日本大百科全書(ニッポニカ) 「モンガラドオシ」の意味・わかりやすい解説
モンガラドオシ
もんがらどおし / 紋殻通
blotched snake-eel
[学] Ophichthus erabo
硬骨魚綱ウナギ目ウミヘビ科に属する海水魚。千葉県以南の太平洋沿岸、沖縄本島、東シナ海、小笠原(おがさわら)諸島、南シナ海、南アフリカ、ハワイ諸島など太平洋からインド洋にわたる海域に広く分布する。

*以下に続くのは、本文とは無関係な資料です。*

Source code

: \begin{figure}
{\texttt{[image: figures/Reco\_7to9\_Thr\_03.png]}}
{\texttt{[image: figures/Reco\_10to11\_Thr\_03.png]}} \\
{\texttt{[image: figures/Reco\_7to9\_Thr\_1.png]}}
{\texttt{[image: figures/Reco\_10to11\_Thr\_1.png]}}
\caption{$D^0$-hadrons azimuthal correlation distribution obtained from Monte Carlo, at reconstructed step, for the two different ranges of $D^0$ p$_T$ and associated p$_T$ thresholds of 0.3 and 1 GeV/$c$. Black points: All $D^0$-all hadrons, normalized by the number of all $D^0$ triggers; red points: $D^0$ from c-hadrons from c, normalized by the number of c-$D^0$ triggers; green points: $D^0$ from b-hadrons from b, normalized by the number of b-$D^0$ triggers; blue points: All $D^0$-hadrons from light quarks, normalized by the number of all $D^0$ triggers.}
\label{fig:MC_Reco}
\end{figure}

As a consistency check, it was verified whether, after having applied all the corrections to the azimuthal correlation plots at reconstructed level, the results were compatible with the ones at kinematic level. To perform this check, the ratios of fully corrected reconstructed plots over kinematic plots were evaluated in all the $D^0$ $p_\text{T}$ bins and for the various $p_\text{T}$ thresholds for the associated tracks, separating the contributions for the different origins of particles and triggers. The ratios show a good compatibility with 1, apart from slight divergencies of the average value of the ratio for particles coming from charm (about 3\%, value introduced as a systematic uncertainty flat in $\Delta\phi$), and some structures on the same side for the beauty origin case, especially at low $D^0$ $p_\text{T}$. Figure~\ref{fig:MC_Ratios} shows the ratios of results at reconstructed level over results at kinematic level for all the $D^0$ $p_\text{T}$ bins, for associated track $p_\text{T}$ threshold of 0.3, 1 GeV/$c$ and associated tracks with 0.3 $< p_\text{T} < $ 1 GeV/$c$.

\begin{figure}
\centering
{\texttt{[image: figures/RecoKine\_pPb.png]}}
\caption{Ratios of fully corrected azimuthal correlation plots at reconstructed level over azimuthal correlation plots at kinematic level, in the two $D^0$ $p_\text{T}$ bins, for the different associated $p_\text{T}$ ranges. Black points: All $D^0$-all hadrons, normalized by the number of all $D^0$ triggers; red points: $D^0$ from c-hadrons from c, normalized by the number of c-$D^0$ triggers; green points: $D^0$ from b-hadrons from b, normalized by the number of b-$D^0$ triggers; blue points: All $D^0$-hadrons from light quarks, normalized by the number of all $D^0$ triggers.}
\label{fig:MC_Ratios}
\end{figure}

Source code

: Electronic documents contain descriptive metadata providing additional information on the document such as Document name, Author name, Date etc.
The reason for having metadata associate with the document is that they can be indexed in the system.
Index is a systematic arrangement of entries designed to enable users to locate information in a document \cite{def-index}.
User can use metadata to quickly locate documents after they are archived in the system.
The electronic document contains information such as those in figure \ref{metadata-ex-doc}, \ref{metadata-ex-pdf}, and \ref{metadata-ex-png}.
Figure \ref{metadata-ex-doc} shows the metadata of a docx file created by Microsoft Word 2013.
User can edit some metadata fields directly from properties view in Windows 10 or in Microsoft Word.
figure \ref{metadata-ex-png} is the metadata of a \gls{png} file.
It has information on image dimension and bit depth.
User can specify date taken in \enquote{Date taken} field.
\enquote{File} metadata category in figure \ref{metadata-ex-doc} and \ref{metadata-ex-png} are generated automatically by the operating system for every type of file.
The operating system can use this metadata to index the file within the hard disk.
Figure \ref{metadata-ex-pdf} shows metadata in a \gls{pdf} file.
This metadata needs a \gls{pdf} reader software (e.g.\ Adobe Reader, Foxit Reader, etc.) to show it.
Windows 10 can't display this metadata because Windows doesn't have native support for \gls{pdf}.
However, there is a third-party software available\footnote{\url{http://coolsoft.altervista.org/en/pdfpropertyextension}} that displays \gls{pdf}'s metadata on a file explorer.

体はほぼ円柱状で細長い。尾端部は肉質で終わる。尾部の長さは、肛門(こうもん)より前方の長さよりも短い。前鼻孔(ぜんびこう)は吻端(ふんたん)近くの側面に開き、管状に長く突出する。後鼻孔は目の前縁下方の上唇縁辺に開く。上顎(じょうがく)は下顎より前に突出し、後端は目の後縁よりはるか後方まで達する。上下両顎と鋤骨(じょこつ)(頭蓋(とうがい)床の最前端にある骨)に斜め後方に向かう1列の小さい円錐歯(えんすいし)がある。鋤骨歯は目の後縁下方まで並ぶ。前上顎の先端にある3対(つい)の歯は口を閉じると露出する。背びれは胸びれ基部上方から、臀(しり)びれは肛門直後から始まり、尾端まで達しない。尾びれはない。体は黄褐色で、大きくて円い暗褐色の斑紋(はんもん)が2縦列に並ぶ。また、それらの間に同色の小斑紋が不規則に散在する個体もある。頭部と下顎の斑紋は小さくて密集している。背びれと胸びれに円形の暗褐色斑が散在する。生息水深の範囲はきわめて広く、沿岸の水深10~130メートルの砂底または砂泥底にすむ。頭部だけや、全身を砂底から出しているものが観察されている。最大全長は70センチメートルを越える。延縄(はえなわ)、底引網でときどき漁獲されるが、食用価値はない。